根据原文，随着pH值升高，A.C.NPs分散形成的纳米颗粒大小约为多少？

## [原文]
========
新型pH敏感口服纳米DNA疫苗的研制

Legumain DNA vaccine has been proven to be a potential treatment approach to protect against breast cancer. However, absence of safe and efficient oral delivery system highly restricts its clinical application. Here, we aim to develop a novel oral delivery system for legumain DNA vaccine with better biocompatibility and efficiency. We constructed alginic acid-coated chitosan NPs (A.C.NPs) and tested its anti-acid characteristics in vitro. Compared to chitosan NPs (C.NPs), A.C.NPs significantly protected DNA from degradation in the condition of pH=1.5. Furthermore, size distribution analysis showed that when pH<3.0, A.C.NPs aggregated to form the micrometer scale complex and dispersed to nanoparticle sized about 314 nm with the increased pH value. To visualize DNA expression, mice were treated by gavage with the A.C.NPs carrying EGFP expression plasmid. Significant EGFP expression can be detected in the intestinal Peryer's patches of mice. Our data showed that tumor volume was significantly smaller in ACL and SL groups compared to other groups. Further, we isolated splenocytes from mice and co-cultured with 4T1 cells pre-stimulated with hypoxia, which intrigued the translocation of legumain from cytoplasm to membrane. FACS assay showed that active cytotoxic T lymphocytes (CD3+/CD8+/CD25+) in ACL group increased 4.5 folds compared to PBS group and 2.3 folds compared to CL group respectively. Our study suggests that chitosan NPs modified with alginic acid could be a potential safe and efficient tool for oral delivery plasmid DNA. Alginic acid-coated chitosan NPs loaded with legumain DNA vaccine can effectively improve auto-immune response and protect against breast cancer.
========
## [记录集]
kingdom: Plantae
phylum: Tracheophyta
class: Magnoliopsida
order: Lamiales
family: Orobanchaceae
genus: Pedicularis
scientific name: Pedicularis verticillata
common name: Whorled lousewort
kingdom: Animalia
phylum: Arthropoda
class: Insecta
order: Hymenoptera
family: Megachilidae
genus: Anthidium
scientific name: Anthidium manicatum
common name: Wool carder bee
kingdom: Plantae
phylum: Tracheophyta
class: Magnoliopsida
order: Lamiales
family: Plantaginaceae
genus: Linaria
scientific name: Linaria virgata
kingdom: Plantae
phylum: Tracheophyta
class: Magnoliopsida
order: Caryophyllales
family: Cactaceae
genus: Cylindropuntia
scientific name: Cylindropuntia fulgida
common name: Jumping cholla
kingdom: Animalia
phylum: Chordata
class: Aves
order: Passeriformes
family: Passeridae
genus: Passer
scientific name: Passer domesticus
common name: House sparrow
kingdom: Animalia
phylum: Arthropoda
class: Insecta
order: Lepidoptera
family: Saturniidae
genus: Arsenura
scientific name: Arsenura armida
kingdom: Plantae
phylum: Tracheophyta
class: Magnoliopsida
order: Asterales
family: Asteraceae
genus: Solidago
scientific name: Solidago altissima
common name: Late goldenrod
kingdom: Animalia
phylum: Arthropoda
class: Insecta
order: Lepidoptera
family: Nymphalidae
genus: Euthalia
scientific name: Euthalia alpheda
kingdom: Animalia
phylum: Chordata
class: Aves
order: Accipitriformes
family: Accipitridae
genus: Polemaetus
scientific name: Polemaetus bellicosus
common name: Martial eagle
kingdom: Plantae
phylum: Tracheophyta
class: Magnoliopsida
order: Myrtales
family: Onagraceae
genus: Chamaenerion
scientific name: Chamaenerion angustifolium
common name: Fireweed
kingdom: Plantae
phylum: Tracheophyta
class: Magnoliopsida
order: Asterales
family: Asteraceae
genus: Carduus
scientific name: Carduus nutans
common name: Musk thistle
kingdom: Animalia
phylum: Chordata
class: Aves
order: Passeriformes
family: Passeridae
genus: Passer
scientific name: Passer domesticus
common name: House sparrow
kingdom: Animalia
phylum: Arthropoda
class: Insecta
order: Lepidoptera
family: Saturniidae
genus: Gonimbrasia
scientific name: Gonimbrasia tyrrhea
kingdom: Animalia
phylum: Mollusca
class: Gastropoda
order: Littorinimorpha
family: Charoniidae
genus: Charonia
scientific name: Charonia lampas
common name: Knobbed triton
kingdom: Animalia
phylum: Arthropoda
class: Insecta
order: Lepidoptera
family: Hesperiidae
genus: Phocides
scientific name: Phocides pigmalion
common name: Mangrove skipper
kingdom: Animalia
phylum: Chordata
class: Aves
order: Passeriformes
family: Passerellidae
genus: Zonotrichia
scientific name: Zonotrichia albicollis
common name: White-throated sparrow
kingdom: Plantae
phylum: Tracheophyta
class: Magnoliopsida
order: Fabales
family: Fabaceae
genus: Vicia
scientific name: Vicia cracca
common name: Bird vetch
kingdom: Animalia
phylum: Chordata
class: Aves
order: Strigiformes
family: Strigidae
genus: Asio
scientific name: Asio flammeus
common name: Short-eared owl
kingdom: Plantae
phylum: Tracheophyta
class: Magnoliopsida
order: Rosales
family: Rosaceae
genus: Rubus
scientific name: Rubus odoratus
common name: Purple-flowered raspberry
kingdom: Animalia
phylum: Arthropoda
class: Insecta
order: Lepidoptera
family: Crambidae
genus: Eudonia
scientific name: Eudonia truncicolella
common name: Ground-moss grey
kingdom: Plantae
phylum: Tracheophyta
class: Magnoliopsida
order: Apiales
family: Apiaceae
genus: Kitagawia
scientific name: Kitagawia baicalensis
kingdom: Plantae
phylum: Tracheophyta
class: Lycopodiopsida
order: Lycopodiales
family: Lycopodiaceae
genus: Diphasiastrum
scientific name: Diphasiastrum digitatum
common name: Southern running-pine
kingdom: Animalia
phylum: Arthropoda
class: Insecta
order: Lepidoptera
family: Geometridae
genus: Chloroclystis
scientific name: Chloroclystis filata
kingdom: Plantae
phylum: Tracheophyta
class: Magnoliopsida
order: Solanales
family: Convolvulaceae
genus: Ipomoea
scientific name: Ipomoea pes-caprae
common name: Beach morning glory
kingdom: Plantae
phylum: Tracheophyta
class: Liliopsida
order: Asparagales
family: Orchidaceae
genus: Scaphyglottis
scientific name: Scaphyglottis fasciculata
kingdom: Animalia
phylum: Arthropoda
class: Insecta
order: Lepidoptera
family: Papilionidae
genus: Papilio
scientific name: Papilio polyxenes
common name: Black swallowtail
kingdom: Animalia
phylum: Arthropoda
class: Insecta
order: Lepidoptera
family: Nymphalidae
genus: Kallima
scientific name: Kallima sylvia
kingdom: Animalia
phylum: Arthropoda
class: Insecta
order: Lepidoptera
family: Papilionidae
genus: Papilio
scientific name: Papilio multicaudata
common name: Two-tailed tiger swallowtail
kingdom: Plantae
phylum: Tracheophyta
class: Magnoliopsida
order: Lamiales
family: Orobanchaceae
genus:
========
## [参考答案]
约314纳米。